Celso Niskier, Vice-Presidente do SEMERJ e Diretor presidente da Associação Brasileira de Mantenedoras de Ensino Superior (ABMES)Reitor do Centro Universitário UniCarioca
26/02/2024 06:00:01
Em um claro sinal de que está disposto a resgatar o caráter social do programa público de financiamento estudantil, o Ministério da Educação (MEC) anunciou, no último dia 16, o Fies Social. Entre as novidades, destacam-se o financiamento de até 100% das mensalidades para estudantes com renda familiar per capita de até meio salário mínimo e a previsão de reserva de vagas para alunos de baixa renda, pretos, pardos, indígenas e pessoas com deficiência.
A primeira medida atende, em parte, a uma demanda do setor privado de educação superior que vinha se estendendo desde 2016, quando foi extinta a possibilidade de financiamento do valor integral da mensalidade. Desde então, as instituições particulares vinham insistindo junto aos governos sobre a necessidade de se rever esse aspecto. Afinal, o programa governamental de financiamento estudantil tem na sua essência a democratização do acesso ao ensino superior no país.
Contudo, existem dois pontos que precisam ser considerados em relação a essa medida: a definição de um recorte dos possíveis beneficiários com base na renda e o descompasso entre a política de financiamento estudantil e a de oferta de bolsas de estudo, o ProUni.
Por se tratar de um financiamento, o Fies 100% deve ser disponibilizado para todos os estudantes que precisarem lançar mão desse recurso para garantir a sua graduação, inclusive aqueles que possuem renda familiar um pouco mais elevada, mas que, em virtude das circunstâncias sociais e econômicas do país, não dispõem de recursos para arcar com uma parte das mensalidades antes de ingressarem como profissionais qualificados no mercado de trabalho.
A outra questão é ainda mais sensível, pois reforça o tratamento desigual que tem sido direcionado a indivíduos com condições – e direitos – iguais. Como mostra a Análise estratégica e desdobramentos para políticas sustentáveis e inclusivas de financiamento, realizada pelo professor Ricardo Martins para a ABMES, pessoas com o mesmo perfil socioeconômico têm sido divididas entre as que desfrutam de gratuidade por meio de bolsas do ProUni e as que precisam se submeter a um financiamento de longo prazo.

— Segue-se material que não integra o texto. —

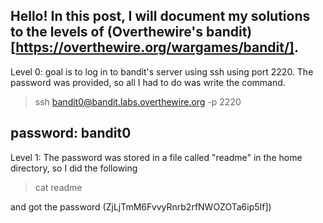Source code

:Hello! In this post, I will document my solutions to the levels of (Overthewire's bandit)[https://overthewire.org/wargames/bandit/].
---
Level 0: goal is to log in to bandit's server using ssh using port 2220. The password was provided, so all I had to do was write the command.
> ssh bandit0@bandit.labs.overthewire.org -p 2220

password: bandit0
---
Level 1: The password was stored in a file called "readme" in the home directory, so I did the following
> cat readme

and got the password (ZjLjTmM6FvvyRnrb2rfNWOZOTa6ip5If])
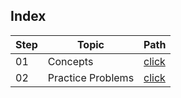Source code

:## Index

Step | Topic | Path
---|---|---
01 | Concepts | [click](./Concepts/README.md)
02 | Practice Problems | [click](./Practice/README.md)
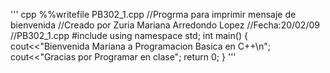 ''' cpp
%%writefile PB302_1.cpp 
//Progrma para imprimir mensaje de bienvenida
//Creado por Zuria Mariana Arredondo Lopez
//Fecha:20/02/09
//PB302_1.cpp
#include <iostream>
using namespace std;
int main()
{
  cout<<"Bienvenida Mariana a Programacion Basica en C++\n";
  cout<<"Gracias por Programar en clase";
  return 0;
}
'''

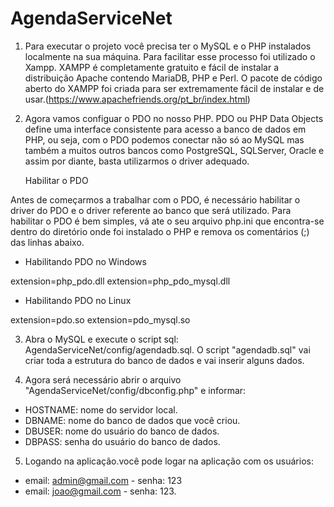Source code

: # AgendaServiceNet

1. Para executar o projeto você precisa ter o MySQL e o PHP instalados localmente na sua máquina. Para facilitar esse    processo foi utilizado o Xampp. XAMPP é completamente gratuito e fácil de instalar a distribuição Apache contendo MariaDB, PHP e Perl. O pacote de código aberto do XAMPP foi criada para ser extremamente fácil de instalar e de usar.(https://www.apachefriends.org/pt_br/index.html)

2. Agora vamos configuar o PDO no nosso PHP. PDO ou PHP Data Objects define uma interface consistente para acesso a banco de dados em PHP, ou seja, com o PDO podemos conectar não só ao MySQL mas também a muitos outros bancos como PostgreSQL, SQLServer, Oracle e assim por diante, basta utilizarmos o driver adequado.

    Habilitar o PDO

  Antes de começarmos a trabalhar com o PDO, é necessário habilitar o driver do PDO e o driver referente ao banco que será utilizado. Para habilitar o PDO é bem simples, vá ate o seu arquivo php.ini que encontra-se dentro do diretório onde foi instalado o PHP e remova os comentários (;) das linhas abaixo.

  - Habilitando PDO no Windows

  extension=php_pdo.dll
  extension=php_pdo_mysql.dll

 - Habilitando PDO no Linux

  extension=pdo.so
  extension=pdo_mysql.so

3. Abra o MySQL e execute o script sql: AgendaServiceNet/config/agendadb.sql. O script "agendadb.sql" vai criar toda a estrutura do banco de dados e vai inserir alguns dados.

4. Agora será necessário abrir o arquivo "AgendaServiceNet/config/dbconfig.php" e informar:
 - HOSTNAME: nome do servidor local.
 - DBNAME: nome do banco de dados que você criou.
 - DBUSER: nome do usuário do banco de dados.
 - DBPASS: senha do usuário do banco de dados.

5. Logando na aplicação.você pode logar na aplicação com os usuários: 
- email: admin@gmail.com - senha: 123
- email: joao@gmail.com - senha: 123.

Hoje, no Brasil, para ter acesso a uma bolsa integral do ProUni o estudante deve ter renda familiar bruta mensal, por pessoa, de até 1,5 salário mínimo. Já as bolsas de 50% são concedidas para alunos com renda mensal per capita de até 3 salários mínimos. Porque, então, um cidadão com renda familiar per capita de 0,5 salário mínimo é elegível para um financiamento e não para uma bolsa de estudos?
Esse é um aspecto crucial que precisa ser repensado nas políticas de acesso à educação superior do país. Se quisermos, de fato, sermos um Estado de justiça e bem-estar social, precisamos tratar os iguais como iguais, garantindo a todos seus direitos constitucionais na integralidade. O Fies tem seu papel importantíssimo e deve seguir sendo valorizado, além de ter seu caráter social resgatado de modo a beneficiar uma parcela significativa da população que não se enquadra nas camadas sociais mais baixas, mas mesmo assim precisa de auxílio do poder público para concluir uma graduação.
Contudo, os indivíduos que estão na base da pirâmide precisam ter garantido o seu direito à educação gratuita, seja no sistema federal de ensino, seja nas instituições particulares. O setor privado de educação superior tem atuado no sentido de conceder bolsas ou descontos significativos sempre que possível, mas somente uma política pública efetiva e robusta será capaz de equalizar o cenário de tamanha desigualdade que persiste no Brasil.
O Fies Social deu um primeiro passo importante, mas o caminho até a obtenção de um cenário inclusivo no acesso à educação superior ainda é extenso. No que puderem contribuir, tanto a ABMES quanto o setor estão à disposição.